═══ Supplied information

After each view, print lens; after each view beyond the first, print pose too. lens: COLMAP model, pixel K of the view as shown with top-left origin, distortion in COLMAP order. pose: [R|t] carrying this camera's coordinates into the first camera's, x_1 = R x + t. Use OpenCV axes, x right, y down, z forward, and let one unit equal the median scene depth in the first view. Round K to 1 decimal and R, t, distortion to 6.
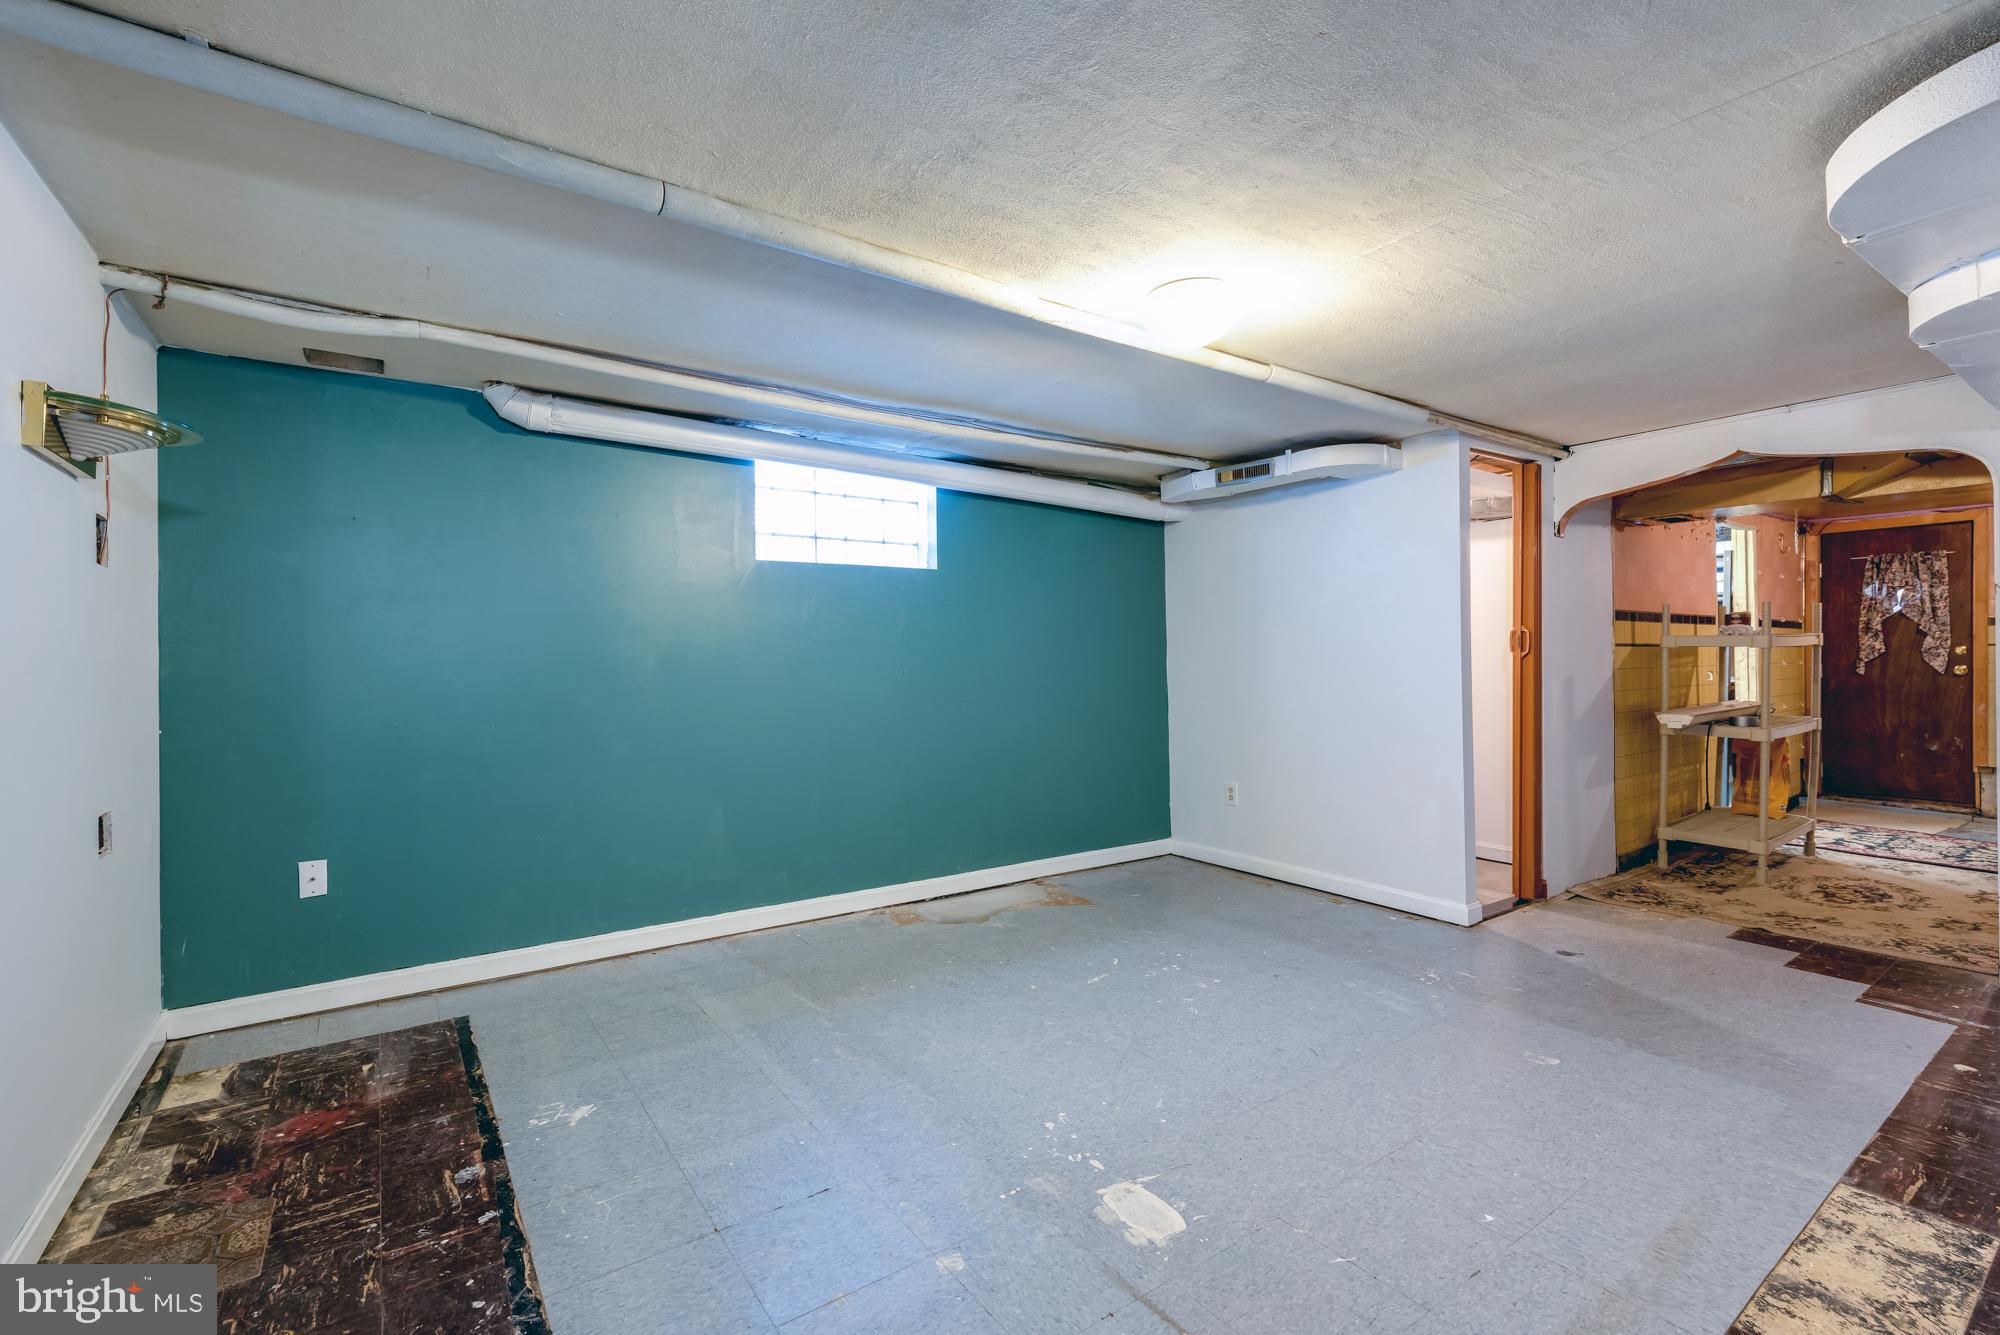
lens RADIAL K [[852.8, 0, 983.0], [0, 852.8, 661.5], [0, 0, 1]] dist [0.000146, 0.000055]
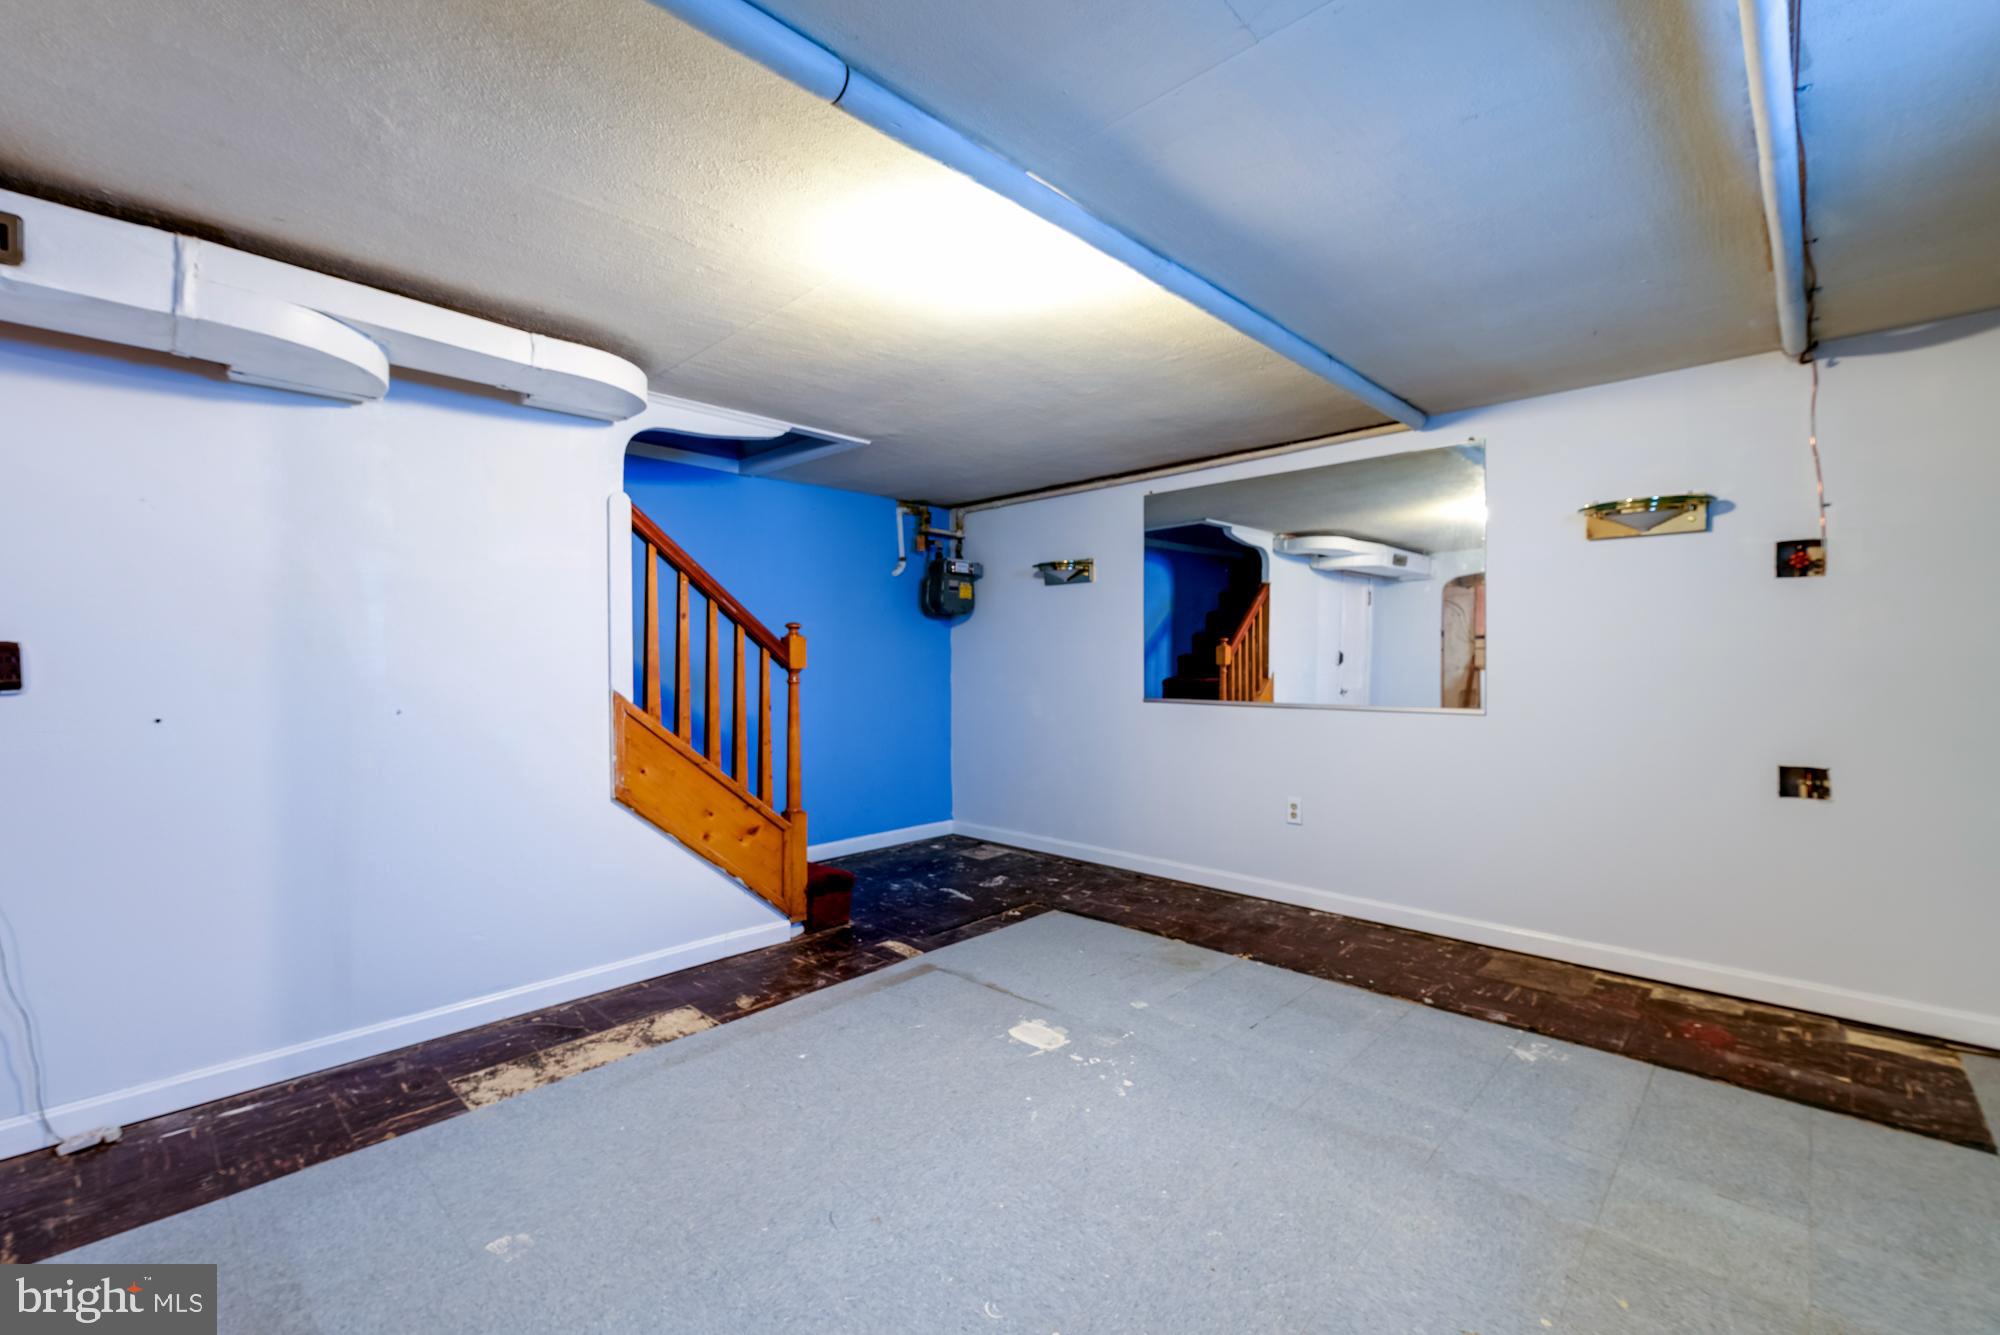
lens RADIAL K [[852.8, 0, 983.0], [0, 852.8, 661.5], [0, 0, 1]] dist [0.000146, 0.000055]
pose [[-0.980307, 0.013579, -0.197015, 0.513116], [0.013384, 0.999908, 0.002320, -0.009081], [0.197028, -0.000363, -0.980398, 2.220967]]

══════

### [Task description]
Rewrite the lines above with "view" swapped for "image" and nothing else changed. Leave the pictures out of your answer.

### [Response to the exercise]
After each image, print lens; after each image beyond the first, print pose too. lens: COLMAP model, pixel K of the image as shown with top-left origin, distortion in COLMAP order. pose: [R|t] carrying this camera's coordinates into the first camera's, x_1 = R x + t. Use OpenCV axes, x right, y down, z forward, and let one unit equal the median scene depth in the first image. Round K to 1 decimal and R, t, distortion to 6.
lens RADIAL K [[852.8, 0, 983.0], [0, 852.8, 661.5], [0, 0, 1]] dist [0.000146, 0.000055]
lens RADIAL K [[852.8, 0, 983.0], [0, 852.8, 661.5], [0, 0, 1]] dist [0.000146, 0.000055]
pose [[-0.980307, 0.013579, -0.197015, 0.513116], [0.013384, 0.999908, 0.002320, -0.009081], [0.197028, -0.000363, -0.980398, 2.220967]]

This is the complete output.